Floor people don’t know or care about C-level management. To 90 percent of hospital employees, "management" means a nurse manager, supervisor, or ancillary department manager, not the $500K suits sitting in the really nice offices. They have probably never seen a hospital office that had good furniture, secretaries, and carpet on the floor. They also question (probably rightfully so) whether those suits really understand what it’s like to actually deliver the services that hospitals are paid to deliver. To the frontline worker (and, truth be told, probably to patients as well), nobody is vital to the mission if they aren’t working weekends and holidays. That’s why IT executives make a big show out of bringing in donuts at 6 a.m. during go-lives.
The biggest dividing line is salary, of course.
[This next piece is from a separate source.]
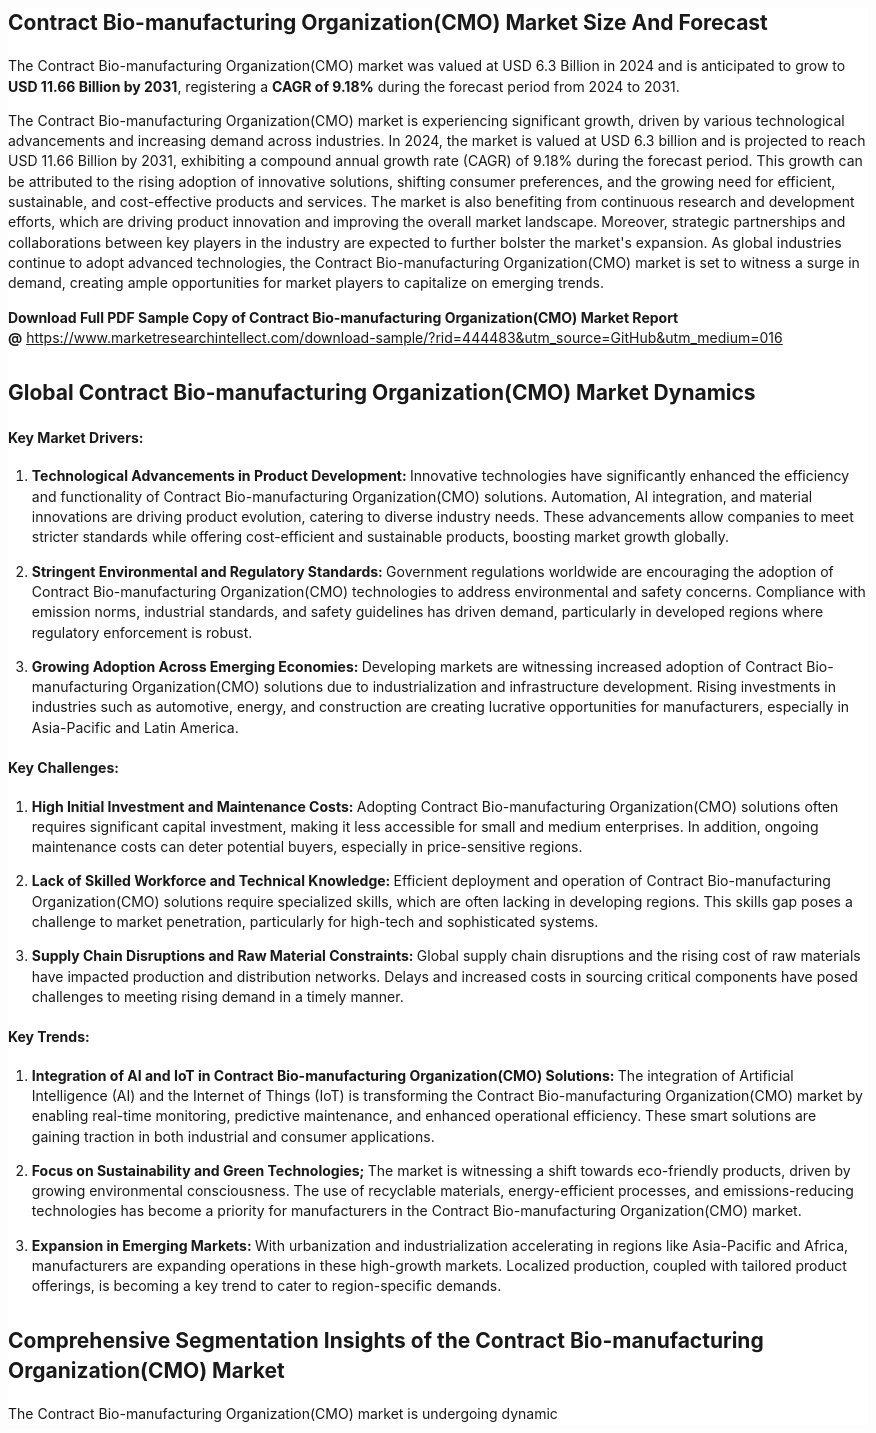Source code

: <h2>Contract Bio-manufacturing Organization(CMO) Market Size And Forecast</h2><p>The Contract Bio-manufacturing Organization(CMO) market was valued at USD 6.3 Billion in 2024 and is anticipated to grow to <strong>USD 11.66 Billion by 2031</strong>, registering a <strong>CAGR of 9.18%</strong> during the forecast period from 2024 to 2031.</p><p>The Contract Bio-manufacturing Organization(CMO) market is experiencing significant growth, driven by various technological advancements and increasing demand across industries. In 2024, the market is valued at USD 6.3 billion and is projected to reach USD 11.66 Billion by 2031, exhibiting a compound annual growth rate (CAGR) of 9.18% during the forecast period. This growth can be attributed to the rising adoption of innovative solutions, shifting consumer preferences, and the growing need for efficient, sustainable, and cost-effective products and services. The market is also benefiting from continuous research and development efforts, which are driving product innovation and improving the overall market landscape. Moreover, strategic partnerships and collaborations between key players in the industry are expected to further bolster the market's expansion. As global industries continue to adopt advanced technologies, the Contract Bio-manufacturing Organization(CMO) market is set to witness a surge in demand, creating ample opportunities for market players to capitalize on emerging trends.</p><p><strong>Download Full PDF Sample Copy of Contract Bio-manufacturing Organization(CMO) Market Report @</strong>&nbsp;<a href="https://www.marketresearchintellect.com/download-sample/?rid=444483&amp;utm_source=GitHub&amp;utm_medium=016">https://www.marketresearchintellect.com/download-sample/?rid=444483&amp;utm_source=GitHub&amp;utm_medium=016</a></p><h2>Global Contract Bio-manufacturing Organization(CMO) Market Dynamics</h2><h4><strong>Key Market Drivers:</strong></h4><ol><li><p><strong>Technological Advancements in Product Development:&nbsp;</strong>Innovative technologies have significantly enhanced the efficiency and functionality of Contract Bio-manufacturing Organization(CMO) solutions. Automation, AI integration, and material innovations are driving product evolution, catering to diverse industry needs. These advancements allow companies to meet stricter standards while offering cost-efficient and sustainable products, boosting market growth globally.</p></li><li><p><strong>Stringent Environmental and Regulatory Standards:&nbsp;</strong>Government regulations worldwide are encouraging the adoption of Contract Bio-manufacturing Organization(CMO) technologies to address environmental and safety concerns. Compliance with emission norms, industrial standards, and safety guidelines has driven demand, particularly in developed regions where regulatory enforcement is robust.</p></li><li><p><strong>Growing Adoption Across Emerging Economies:&nbsp;</strong>Developing markets are witnessing increased adoption of Contract Bio-manufacturing Organization(CMO) solutions due to industrialization and infrastructure development. Rising investments in industries such as automotive, energy, and construction are creating lucrative opportunities for manufacturers, especially in Asia-Pacific and Latin America.</p></li></ol><h4><strong>Key Challenges:</strong></h4><ol><li><p><strong>High Initial Investment and Maintenance Costs:&nbsp;</strong>Adopting Contract Bio-manufacturing Organization(CMO) solutions often requires significant capital investment, making it less accessible for small and medium enterprises. In addition, ongoing maintenance costs can deter potential buyers, especially in price-sensitive regions.</p></li><li><p><strong>Lack of Skilled Workforce and Technical Knowledge:&nbsp;</strong>Efficient deployment and operation of Contract Bio-manufacturing Organization(CMO) solutions require specialized skills, which are often lacking in developing regions. This skills gap poses a challenge to market penetration, particularly for high-tech and sophisticated systems.</p></li><li><p><strong>Supply Chain Disruptions and Raw Material Constraints:&nbsp;</strong>Global supply chain disruptions and the rising cost of raw materials have impacted production and distribution networks. Delays and increased costs in sourcing critical components have posed challenges to meeting rising demand in a timely manner.</p></li></ol><h4><strong>Key Trends:</strong></h4><ol><li><p><strong>Integration of AI and IoT in Contract Bio-manufacturing Organization(CMO) Solutions:&nbsp;</strong>The integration of Artificial Intelligence (AI) and the Internet of Things (IoT) is transforming the Contract Bio-manufacturing Organization(CMO) market by enabling real-time monitoring, predictive maintenance, and enhanced operational efficiency. These smart solutions are gaining traction in both industrial and consumer applications.</p></li><li><p><strong>Focus on Sustainability and Green Technologies;&nbsp;</strong>The market is witnessing a shift towards eco-friendly products, driven by growing environmental consciousness. The use of recyclable materials, energy-efficient processes, and emissions-reducing technologies has become a priority for manufacturers in the Contract Bio-manufacturing Organization(CMO) market.</p></li><li><p><strong>Expansion in Emerging Markets:&nbsp;</strong>With urbanization and industrialization accelerating in regions like Asia-Pacific and Africa, manufacturers are expanding operations in these high-growth markets. Localized production, coupled with tailored product offerings, is becoming a key trend to cater to region-specific demands.</p></li></ol><div class="article-main__content" data-test-id="publishing-text-block"><h2>Comprehensive Segmentation Insights of the Contract Bio-manufacturing Organization(CMO) Market</h2><p>The Contract Bio-manufacturing Organization(CMO) market is undergoing dynamic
IT pays better than actually delivering patient care, so IT is always stealing clinicians away from the bedside. That doesn’t win friends and influence people.
I can’t say one job is better than the other. Working on the floor is great because you can go home on time tired, but knowing exactly what you accomplished and you get to start over the next day with a clean slate. IT is a slog because it’s just the same old thing day after day, with little feeling of progress or individual accomplishment.
All things considered, though, I’d take the higher salary. Plus, eating lunch out whenever you want is undeniably cool.